Metal-rich MSPs should readily remove acidic species (e.g. H2SO4, HCl, HNO3) from the gas phase. This may explain the unexpected decrease of H2SO4 measured by mass spectrometry on balloons in the upper stratosphere.87–89 Indeed, a recent study83 using the UK Met Office's Unified Model has shown that the observed removal of H2SO4 could be explained if the uptake coefficient of H2SO4 on MSPs is greater than 10−2 (for an IDP input of around 20 t d−1). If the uptake coefficient of H2SO4 on MSP analogue particles could be determined in the future, this type of modelling exercise could be reversed to obtain the volumetric surface area of MSPs in the upper stratosphere, and hence the IDP input.
Airborne flights of an aerosol mass spectrometer in the mid-latitude lower stratosphere have shown that sulphate particles contain ∼0.75 wt% and ∼0.2 wt% of meteoric Fe and Mg, respectively.14 These fractions are even higher inside the winter polar vortices.84 A recent laboratory study83 showed that amorphous Fe-Mg-silicate particles dissolve in concentrated H2SO4 solutions at temperatures down to 230 K (typical lower stratospheric temperatures) on a time scale of less than a week. In fact, the very high concentrations of Fe and Mg measured by the airborne mass spectrometer14 imply that these metals are mostly in the form of solid sulphate particles in the droplets. Solid particles can act as efficient heterogeneous nuclei; this may explain an earlier laboratory study90 which found that concentrated binary H2SO4-H2O solutions containing FeSO4 and MgSO4 freeze to form sulphuric acid tetrahydrate (SAT) between 12 and 20 K higher than supercooled pure solutions.

:: SOURCE EXCERPT ::

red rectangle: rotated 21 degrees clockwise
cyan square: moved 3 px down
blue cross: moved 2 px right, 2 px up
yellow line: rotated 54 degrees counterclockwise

:: THE TASKS ::
1 - In the passage about the stratosphere, shorten the paragraph beginning "Metal-rich MSPs should readily remove" into a bulleted list that keeps its main facts.
2 - Duplicate the passage about the stratosphere word for word, starting with "Metal-rich MSPs should" and going on through "the IDP input.".
3 - Pick up the passage about the stratosphere after its final sentence and write what comes next.

:: EXPECTED OUTPUTS ::
1 -
- Metal-rich MSPs should readily take up acidic gases such as H2SO4, HCl and HNO3.
- This may explain the unexpected drop in H2SO4 that balloon-borne mass spectrometry measured in the upper stratosphere.
- A recent study using the UK Met Office's Unified Model found that the observed H2SO4 removal could be explained if the H2SO4 uptake coefficient on MSPs is greater than 10−2, for an IDP input of around 20 t d−1.
- If that uptake coefficient is measured on MSP analogue particles in the future, the modelling could be reversed. This would give the volumetric surface area of MSPs in the upper stratosphere, and so the IDP input.

2 -
Metal-rich MSPs should readily remove acidic species (e.g. H2SO4, HCl, HNO3) from the gas phase. This may explain the unexpected decrease of H2SO4 measured by mass spectrometry on balloons in the upper stratosphere.87–89 Indeed, a recent study83 using the UK Met Office's Unified Model has shown that the observed removal of H2SO4 could be explained if the uptake coefficient of H2SO4 on MSPs is greater than 10−2 (for an IDP input of around 20 t d−1). If the uptake coefficient of H2SO4 on MSP analogue particles could be determined in the future, this type of modelling exercise could be reversed to obtain the volumetric surface area of MSPs in the upper stratosphere, and hence the IDP input.

3 -
Explaining nitric acid trihydrate (NAT) formation from the tertiary HNO3-H2SO4-H2O system in the winter polar stratosphere has been a long-standing problem. Homogeneous nucleation of NAT is too slow to account for observed NAT particles in the polar vortex,91 and MSPs have therefore been proposed as likely heterogeneous nuclei.92 Although experiments have been performed with silica particles93 and ground-up meteorites,94 neither of these surrogates is representative of the amorphous, fractal-like nature of MSPs,65,85 so that the nucleating ability of realistic MSP analogues should be investigated.
MSPs could therefore modify the O3 depletion in the lower stratosphere resulting from chlorine activation on PSCs and de-nitrification.92 A detailed understanding of interactions between MSPs and stratospheric aerosols will be important for accurate predictions as the stratosphere cools over the next century.95 Also, in the context of proposed geo-engineering plans to increase the sulphate aerosol by pumping SO2 into the stratosphere (in order to increase the amount of solar radiation scattered directly back to space, thus counteract greenhouse gas-driven warming in the troposphere),96 a quantitative assessment should be made of the possible effects caused by meteoric debris.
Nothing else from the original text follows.